Рафал вперил взгляд в ее глаза, насколько это позволяли приличия. Не успел он опомниться, как очутился в опасной власти этих глаз, глядевших покорно и не» смело. Все дольше и дольше становились минуты, когда он не мог отвести взгляд от этих глаз, оттененных голубой тенью чудных ресниц, от этого взора, в котором слилось все обаяние утреннего неба и все очарование цветущей весны. Любопытство его было возбуждено, как при виде внезапно открывшегося широкого моря, пустыни или цепи снежных гор. А вслед за этим стихийным чувством в сердце заструились благоуханные волны непреодолимого восторга. Теперь только он скорее почувствовал, чем увидел, несравненный точеный лоб, сверкавший белизной снега или каррарского мрамора, лоб, таивший незнакомые, неведомые мысли, тонкие, прекрасные, как музыка, плывущая из ночного безмолвия, живые, как струя родника. Теперь только он обнял взглядом, охватил нежный румянец щек, незаметно переходящий в белизну, как утренняя заря переходит в дневную лазурь. За минуту до этого он не видел почти ничего, кроме единственного жестокого воспоминания. Теперь от его взора не ускользнули ни чудесная игра света и тени у прелестных губ, ни коса, которую он не смог бы, наверное, обхватить своей солдатской рукой. Каждое движение холеных, почти прозрачных от безделья рук было полно томительного обаянья. Эта красота подавляла, от нее занималось дыхание в груди и туманилась голова. Чем больше Рафал изумлялся, неотступно глядя на пани Оловскую, тем большим восторгом кипела его грудь. Особенно очаровала его ее естественная грация, без малейшего следа манерности, кокетства, желания понравиться, и та легкость, с какой можно очаровывать сердца всех вокруг самой утонченной, недоступной, царственной прелестью. Кроткий ласковый взгляд, два-три мягких, как будто задушевных слова – и Рафала охватила вдруг такая же тревога, как в самые трудные дни его жизни. А когда он чуть не сходил с ума, не понимая, что с ним творится, он услышал спокойные, милые речи, полные невинного веселья и натуральной безмятежности. В жилах его закипела и заиграла какая-то иная, словно чужая кровь, та, которая бьет из вечного ключа наслажденья. Выражение лица его, должно быть, очень изменилось в эту минуту, так как красавица несколько раз надолго останавливала на нем свой взгляд.

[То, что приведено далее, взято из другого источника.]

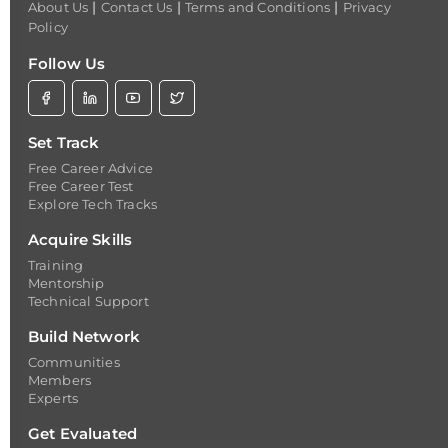
|
|
|
About Us
Contact Us
Terms and Conditions
Privacy
Policy
Follow Us
Set Track
Free Career Advice
Free Career Test
Explore Tech Tracks
Acquire Skills
Training
Mentorship
Technical Support
Build Network
Communities
Members
Experts
Get Evaluated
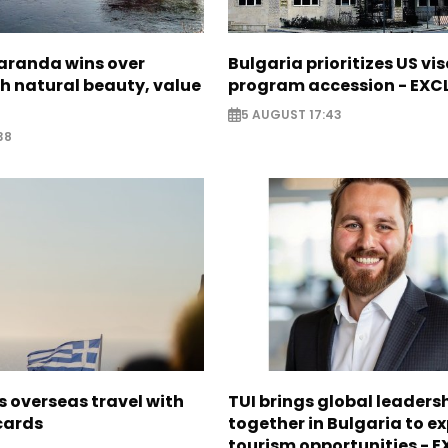
Saranda wins over
Bulgaria prioritizes US vi
th natural beauty, value
program accession - EXC
5 AUGUST 17:43
38
 overseas travel with
TUI brings global leaders
 cards
together in Bulgaria to ex
tourism opportunities - 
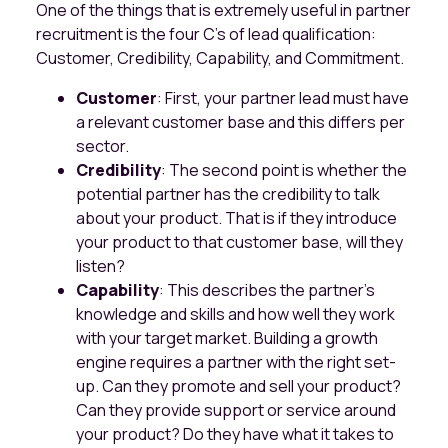
One of the things that is extremely useful in partner
recruitment is the four C's of lead qualification:
Customer, Credibility, Capability, and Commitment.
Customer
: First, your partner lead must have
a relevant customer base and this differs per
sector.
Credibility
: The second point is whether the
potential partner has the credibility to talk
about your product. That is if they introduce
your product to that customer base, will they
listen?
Capability
: This describes the partner's
knowledge and skills and how well they work
with your target market. Building a growth
engine requires a partner with the right set-
up. Can they promote and sell your product?
Can they provide support or service around
your product? Do they have what it takes to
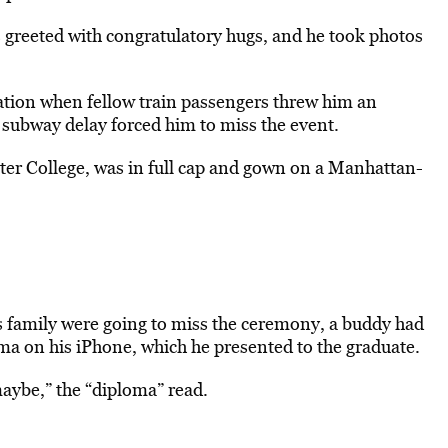
 greeted with congratulatory hugs, and he took photos
ation when fellow train passengers threw him an
ubway delay forced him to miss the event.
ter College, was in full cap and gown on a Manhattan-
 family were going to miss the ceremony, a buddy had
loma on his iPhone, which he presented to the graduate.
maybe,” the “diploma” read.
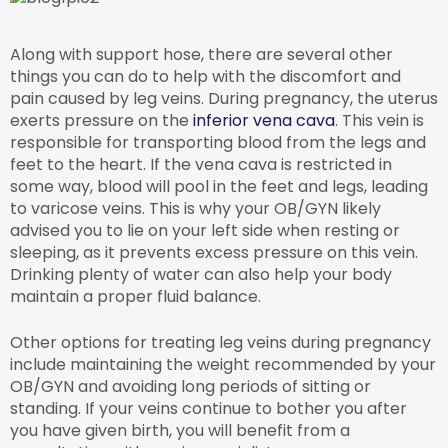
Along with support hose, there are several other
things you can do to help with the discomfort and
pain caused by leg veins. During pregnancy, the uterus
exerts pressure on the
inferior vena cava
. This vein is
responsible for transporting blood from the legs and
feet to the heart. If the vena cava is restricted in
some way, blood will pool in the feet and legs, leading
to varicose veins. This is why your OB/GYN likely
advised you to lie on your left side when resting or
sleeping, as it prevents excess pressure on this vein.
Drinking plenty of water can also help your body
maintain a proper fluid balance.
Other options for treating leg veins during pregnancy
include maintaining the weight recommended by your
OB/GYN and avoiding long periods of sitting or
standing. If your veins continue to bother you after
you have given birth, you will benefit from a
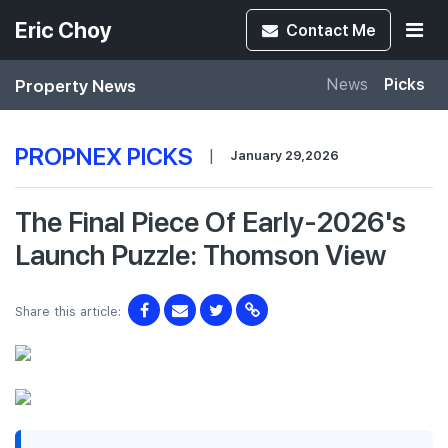
Eric Choy
Contact
Me
Property News
News
Picks
PROPNEX PICKS
|
January 29,2026
The Final Piece Of Early-2026's
Launch Puzzle: Thomson View
Share this article:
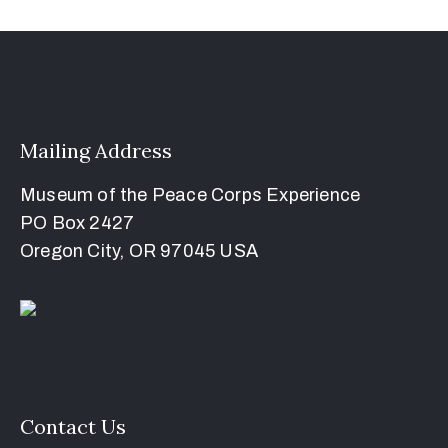
Mailing Address
Museum of the Peace Corps Experience
PO Box 2427
Oregon City, OR 97045 USA
Contact Us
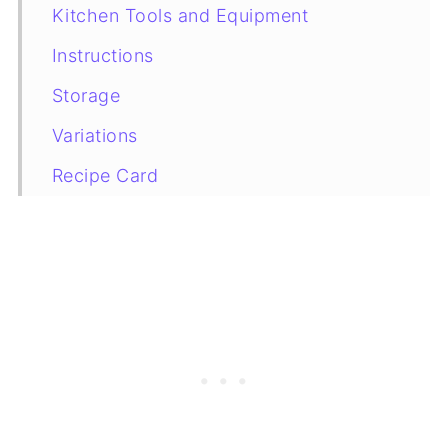
Kitchen Tools and Equipment
Instructions
Storage
Variations
Recipe Card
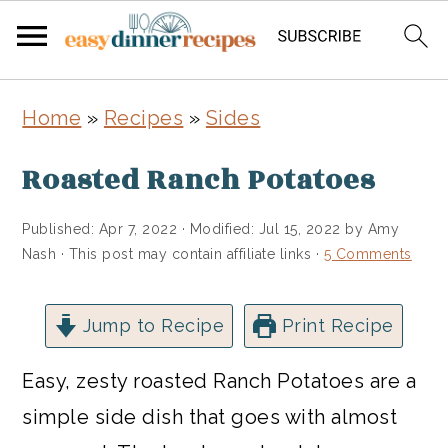
Skip
Skip
Home
»
Recipes
»
Sides
to
to
main
primary
Roasted Ranch Potatoes
content
sidebar
Published:
Apr 7, 2022
· Modified:
Jul 15, 2022
by
Amy
Nash
· This post may contain affiliate links ·
5 Comments
Jump to Recipe
Print Recipe
Easy, zesty roasted Ranch Potatoes are a
simple side dish that goes with almost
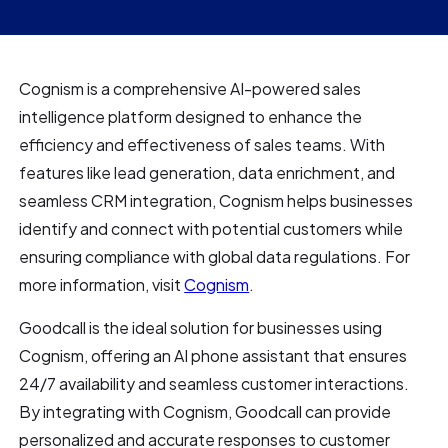
Cognism is a comprehensive AI-powered sales
intelligence platform designed to enhance the
efficiency and effectiveness of sales teams. With
features like lead generation, data enrichment, and
seamless CRM integration, Cognism helps businesses
identify and connect with potential customers while
ensuring compliance with global data regulations. For
more information, visit
Cognism
.
Goodcall is the ideal solution for businesses using
Cognism, offering an AI phone assistant that ensures
24/7 availability and seamless customer interactions.
By integrating with Cognism, Goodcall can provide
personalized and accurate responses to customer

Вошел слуга и задернул окна плотными шторами. Шум ветра доносился теперь из-за окон заглушённый, приятный, как шум одобрения, похвал, рукоплесканий. Приятный желтый свет восковых свечей озарял гостиную. Явился другой слуга и доложил хозяйке, что ее ждет управляющий. Пани Оловская велела просить его. Через минуту вошел высокий мужчина в польском костюме, со светлыми усищами. У него было здоровое, жирное, красное от ветра лицо и блестящие глаза навыкате. Управляющий пыхтел и отдувался, как в поле, мало обращая внимания на присутствующих.
– Пан Кальвицкий, наш дорогой покровитель, – проговорила пани Оловская. – А это – два изменника. Назвать вам их?
– Называются они поляками, а на лицо – ничего, приятные… Зачем же мне знать их фамилии?… – пропыхтел усач. – Когда меня поведут пытать, я по крайней мере смогу сказать, что не знаю их фамилий, и слово чести зря не стану давать.